◆ DOCUMENT SOURCE
※
Au revoir, Jessye !
C'est en 1945 que la petite Jessye voit le jour, dans l'État de Géorgie où règne encore pour plus de vingt ans la ségrégation raciale. Sa mère, enseignante, son père, assureur, sont aussi des musiciens amateurs qui encouragent leur fille à étudier la musique dès que son penchant pour le chant se manifeste. Ses parents militent pour la reconnaissance des droits civiques des Afro-Américains. C'est dans ce milieu familial culturellement alerte et politiquement engagé qu'elle évolue.
Ses premiers pas de chanteuse se font au sein de la chorale de l'église du quartier où sont interprétés des spirituals. Mais l'élément déclencheur sera la découverte du monde de l'opéra grâce à la petite radio qu'elle reçoit en cadeau à l'âge de neuf ans. Elle y découvre les voix de Marian Anderson et de Leontyne Price, qui resteront pour longtemps ses modèles. Suite à un concours, elle reçoit une bourse lui permettant de couvrir les frais de scolarité à l'Université Howard pour personnes de couleur, à Washington, où elle obtient son diplôme en musique. Sa formation continue : elle suit des cours au conservatoire de Baltimore, un master supplémentaire à l'université du Michigan et travaille le chant avec Elizabeth Mannion et Pierre Bernac. De ce dernier, elle développera son intérêt pour la musique française, et pour la mélodie en particulier. Elle comptera à son répertoire des compositeurs français comme Poulenc, Chausson, Berlioz, Fauré, Offenbach ou Ravel. C'est donc avec un bagage solide qu'elle se lance dans la carrière de soliste.
En 1969, elle s'envole pour l'Europe, où elle s'établit pour de nombreuses années. Il est assez courant que les jeunes chanteurs américains y séjournent pour y parfaire leur formation, permettant aussi aux Afro-Américains d'échapper à la ségrégation qui est toujours d'application dans les États du Sud. Les réactions de rejet ne sont pas pour autant absentes du milieu musical européen, et Jessye Norman en a fait les frais, comme lors du Concours International de Musique de l'ARD où un juge voulut changer les règles du concours pour désavantager les concurrents noirs. Malgré cette manœuvre, la cantatrice remporte le premier prix et décoche un contrat de trois ans avec le Deutsche Oper de Berlin. Elle y fait ses premier pas dans la musique de Wagner qui, plus que toute autre musique du répertoire lyrique, nécessite une voix puissante.
Et cette voix, Jessye Norman la possède. Son timbre est chaud et riche en harmoniques, et sa tessiture, exceptionnelle, s'étend du contralto au soprano lyrique. Ces dons de la nature sont amplifiés par un travail rigoureux, une grande exigence et de la prudence. Le choix de ses rôles sera posé en fonction du danger qu'ils pourraient représenter pour sa voix. Elle n'acceptera jamais, pour cette raison, de chanter Elektra, estimant qu'en raison de sa ligne vocale accidentée, le rôle est trop risqué pour ses cordes vocales.
※
◆ EXTRAITS DES DONNÉES

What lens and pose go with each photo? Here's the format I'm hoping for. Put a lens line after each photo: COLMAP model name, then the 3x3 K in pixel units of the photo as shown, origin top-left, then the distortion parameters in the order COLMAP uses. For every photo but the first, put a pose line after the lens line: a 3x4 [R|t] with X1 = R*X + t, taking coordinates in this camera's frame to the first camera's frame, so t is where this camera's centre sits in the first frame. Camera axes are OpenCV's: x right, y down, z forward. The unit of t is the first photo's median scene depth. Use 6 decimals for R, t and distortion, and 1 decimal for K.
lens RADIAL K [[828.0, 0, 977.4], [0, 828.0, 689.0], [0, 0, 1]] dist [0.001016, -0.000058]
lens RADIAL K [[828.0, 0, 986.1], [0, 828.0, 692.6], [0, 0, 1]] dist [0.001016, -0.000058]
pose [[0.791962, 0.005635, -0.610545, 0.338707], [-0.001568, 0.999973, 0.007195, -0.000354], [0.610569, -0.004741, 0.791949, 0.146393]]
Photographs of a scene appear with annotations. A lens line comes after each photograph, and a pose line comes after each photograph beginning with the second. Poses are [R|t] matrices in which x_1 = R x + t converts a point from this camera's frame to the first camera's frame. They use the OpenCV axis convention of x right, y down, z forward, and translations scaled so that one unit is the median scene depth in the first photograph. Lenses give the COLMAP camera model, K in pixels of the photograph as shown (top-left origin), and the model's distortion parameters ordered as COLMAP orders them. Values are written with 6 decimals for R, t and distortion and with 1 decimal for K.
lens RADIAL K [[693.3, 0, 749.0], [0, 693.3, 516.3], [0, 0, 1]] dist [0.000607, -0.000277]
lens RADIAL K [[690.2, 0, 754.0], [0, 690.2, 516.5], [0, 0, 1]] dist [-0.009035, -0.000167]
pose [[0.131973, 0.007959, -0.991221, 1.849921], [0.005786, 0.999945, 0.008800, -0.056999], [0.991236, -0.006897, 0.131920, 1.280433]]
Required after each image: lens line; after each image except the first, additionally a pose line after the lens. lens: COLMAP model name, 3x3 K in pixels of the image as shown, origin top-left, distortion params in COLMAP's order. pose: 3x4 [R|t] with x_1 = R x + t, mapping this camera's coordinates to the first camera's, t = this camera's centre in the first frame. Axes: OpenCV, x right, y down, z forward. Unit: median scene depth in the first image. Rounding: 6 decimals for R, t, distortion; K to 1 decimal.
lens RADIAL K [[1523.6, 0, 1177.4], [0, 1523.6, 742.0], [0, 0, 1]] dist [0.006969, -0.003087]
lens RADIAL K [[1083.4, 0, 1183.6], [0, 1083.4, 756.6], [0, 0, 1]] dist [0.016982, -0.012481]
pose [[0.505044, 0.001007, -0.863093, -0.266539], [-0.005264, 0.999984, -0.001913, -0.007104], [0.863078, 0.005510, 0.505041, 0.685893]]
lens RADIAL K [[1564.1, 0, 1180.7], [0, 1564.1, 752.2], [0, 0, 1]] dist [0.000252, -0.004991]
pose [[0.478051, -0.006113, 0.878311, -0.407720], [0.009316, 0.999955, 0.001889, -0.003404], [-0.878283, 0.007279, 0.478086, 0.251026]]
※
◆ CONSIGNE
Citez le passage du texte sur Jessye Norman qui va de « En 1969, elle » jusqu'à « une voix puissante. » inclus.

◆ ZONE DE RÉPONSE
En 1969, elle s'envole pour l'Europe, où elle s'établit pour de nombreuses années. Il est assez courant que les jeunes chanteurs américains y séjournent pour y parfaire leur formation, permettant aussi aux Afro-Américains d'échapper à la ségrégation qui est toujours d'application dans les États du Sud. Les réactions de rejet ne sont pas pour autant absentes du milieu musical européen, et Jessye Norman en a fait les frais, comme lors du Concours International de Musique de l'ARD où un juge voulut changer les règles du concours pour désavantager les concurrents noirs. Malgré cette manœuvre, la cantatrice remporte le premier prix et décoche un contrat de trois ans avec le Deutsche Oper de Berlin. Elle y fait ses premier pas dans la musique de Wagner qui, plus que toute autre musique du répertoire lyrique, nécessite une voix puissante.